Selon les associations de quartiers, il y aurait plus d’un millier de vendeurs “top manta” dans la ville. Ils sont composés à plus de la moitié par des ressortissants du Sénégal (56%) selon des chiffres fournis par une équipe sociale de la mairie de Barcelone. Les Sénégalais sont les premiers arrivés le matin et s’installent sur les meilleurs emplacements: l’extrémité du Passeig Joan de Borbó qui donne sur la mer. Ils vendent principalement les produits les plus chers: ceintures, baskets, tee-shirts et lunettes de soleil, de contrefaçon. Le reste du grand bazar clandestin est réparti entre les Pakistanais (16%) qui proposent du “low-cost” principalement sur la Rambla, les immigrés du Bangladesh (8%), d’Amérique latine (4%), du Maroc (2%) et de Gambie (1%).

Dialogue et insertion

Les commerçants jugent que la mairie ne peut pas régler le problème. Ils ont donc décidé de prendre les devants, d’une forme pacifique à base de dialogue. Les marchands de glace du littoral par exemple demandent aux vendeurs de laisser un passage devant la boutique pour laisser les touristes s’approcher. Ce système de négociation à l’amiable fonctionne plutôt bien selon les retours des commerçants.
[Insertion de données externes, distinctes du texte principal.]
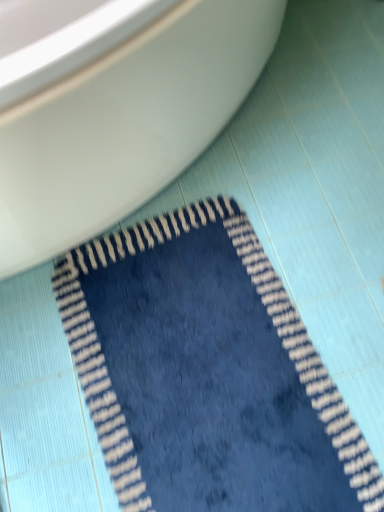
Describe the element at coordinates (125, 125) in the screenshot. This screenshot has height=512, width=384. I see `white glossy toilet at upper left` at that location.

Where is `white glossy toilet at upper left`? The height and width of the screenshot is (512, 384). white glossy toilet at upper left is located at coordinates (125, 125).

What do you see at coordinates (206, 372) in the screenshot? I see `navy blue plush rug at lower center` at bounding box center [206, 372].

Locate an element on the screen. The width and height of the screenshot is (384, 512). navy blue plush rug at lower center is located at coordinates (206, 372).

Locate an element on the screen. This screenshot has width=384, height=512. white glossy toilet at upper left is located at coordinates (125, 125).

Which is more to the right, navy blue plush rug at lower center or white glossy toilet at upper left?

navy blue plush rug at lower center.

Relative to white glossy toilet at upper left, is navy blue plush rug at lower center in front or behind?

Visually, navy blue plush rug at lower center is located behind white glossy toilet at upper left.

Which is behind, point (306, 416) or point (130, 44)?

Point (306, 416)

From the image's perspective, is navy blue plush rug at lower center on white glossy toilet at upper left?

No, from the image's perspective, navy blue plush rug at lower center is not over white glossy toilet at upper left.

From a real-world perspective, is navy blue plush rug at lower center positioned over white glossy toilet at upper left based on gravity?

No, from a real-world perspective, navy blue plush rug at lower center is not on top of white glossy toilet at upper left.

Can you confirm if navy blue plush rug at lower center is thinner than white glossy toilet at upper left?

Correct, the width of navy blue plush rug at lower center is less than that of white glossy toilet at upper left.

Between navy blue plush rug at lower center and white glossy toilet at upper left, which one has less height?

Standing shorter between the two is navy blue plush rug at lower center.

Considering the sizes of objects navy blue plush rug at lower center and white glossy toilet at upper left in the image provided, who is bigger, navy blue plush rug at lower center or white glossy toilet at upper left?

white glossy toilet at upper left.

Is navy blue plush rug at lower center positioned beyond the bounds of white glossy toilet at upper left?

Absolutely, navy blue plush rug at lower center is external to white glossy toilet at upper left.

Is navy blue plush rug at lower center positioned far away from white glossy toilet at upper left?

That's not correct — navy blue plush rug at lower center is a little close to white glossy toilet at upper left.

Is navy blue plush rug at lower center facing away from white glossy toilet at upper left?

No, navy blue plush rug at lower center is not facing the opposite direction of white glossy toilet at upper left.

The height and width of the screenshot is (512, 384). Find the location of `toilet in front of the navy blue plush rug at lower center`. toilet in front of the navy blue plush rug at lower center is located at coordinates (125, 125).

Does white glossy toilet at upper left appear on the right side of navy blue plush rug at lower center?

No, white glossy toilet at upper left is not to the right of navy blue plush rug at lower center.

Who is more distant, white glossy toilet at upper left or navy blue plush rug at lower center?

navy blue plush rug at lower center is further away from the camera.

Is point (93, 158) farther from viewer compared to point (181, 346)?

That is False.

From the image's perspective, which is above, white glossy toilet at upper left or navy blue plush rug at lower center?

white glossy toilet at upper left is shown above in the image.

From a real-world perspective, between white glossy toilet at upper left and navy blue plush rug at lower center, who is vertically higher?

white glossy toilet at upper left is physically above.

In the scene shown: Considering the sizes of objects white glossy toilet at upper left and navy blue plush rug at lower center in the image provided, who is thinner, white glossy toilet at upper left or navy blue plush rug at lower center?

Thinner between the two is navy blue plush rug at lower center.

Is white glossy toilet at upper left taller or shorter than navy blue plush rug at lower center?

Clearly, white glossy toilet at upper left is taller compared to navy blue plush rug at lower center.

Between white glossy toilet at upper left and navy blue plush rug at lower center, which one has smaller size?

Smaller between the two is navy blue plush rug at lower center.

Would you say white glossy toilet at upper left is outside navy blue plush rug at lower center?

That's correct, white glossy toilet at upper left is outside of navy blue plush rug at lower center.

Is white glossy toilet at upper left not near navy blue plush rug at lower center?

white glossy toilet at upper left is near navy blue plush rug at lower center, not far away.

Could you tell me if white glossy toilet at upper left is turned towards navy blue plush rug at lower center?

Result: Yes, white glossy toilet at upper left faces towards navy blue plush rug at lower center.

Measure the distance from white glossy toilet at upper left to navy blue plush rug at lower center.

white glossy toilet at upper left and navy blue plush rug at lower center are 16.40 inches apart.

Where is `doormat on the right side of white glossy toilet at upper left`? The height and width of the screenshot is (512, 384). doormat on the right side of white glossy toilet at upper left is located at coordinates (206, 372).

At what (x,y) coordinates should I click in order to perform the action: click on doormat below the white glossy toilet at upper left (from the image's perspective). Please return your answer as a coordinate pair (x, y). This screenshot has width=384, height=512. Looking at the image, I should click on (206, 372).

Where is `toilet lying in front of the navy blue plush rug at lower center`? toilet lying in front of the navy blue plush rug at lower center is located at coordinates (125, 125).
Du côté des vendeurs ambulants, leur syndicat avait lancé en juin 2017 la marque “Top manta”. Une initiative pour proposer une alternative aux produits de contrefaçon, améliorer les conditions de vie difficiles des vendeurs et lutter contre la persécution et le racisme dont ils sont victimes. Fin septembre, les terrasses de restaurants ont été agrandies devant le Palau de Mar pour supprimer des emplacements de vendeurs. L’un des porte-paroles du Syndicat Populaire des Vendeurs Ambulants réagissait auprès du Periódico “à certains moments et particulièrement en période électorale, les regards se portent sur un phénomène lié avec la pauvreté, le racisme et l’inégalité, comme si les immigrés représentent les ennemis numéro un de la société.” Pour ne pas perturber l’espace public, un service autogéré par les vendeurs top mantas s’occupe de nettoyer les trottoirs, afin que les lieux restent propres et pour ne pas faire fuir les touristes acheteurs.

La mairie de Barcelone rappelle que les villes sont des “espaces naturels d’accueil” et que 90 vendeurs ambulants “top manta” ont été régularisés l’an dernier, suite au programme d’insertion de la municipalité d’Ada Colau.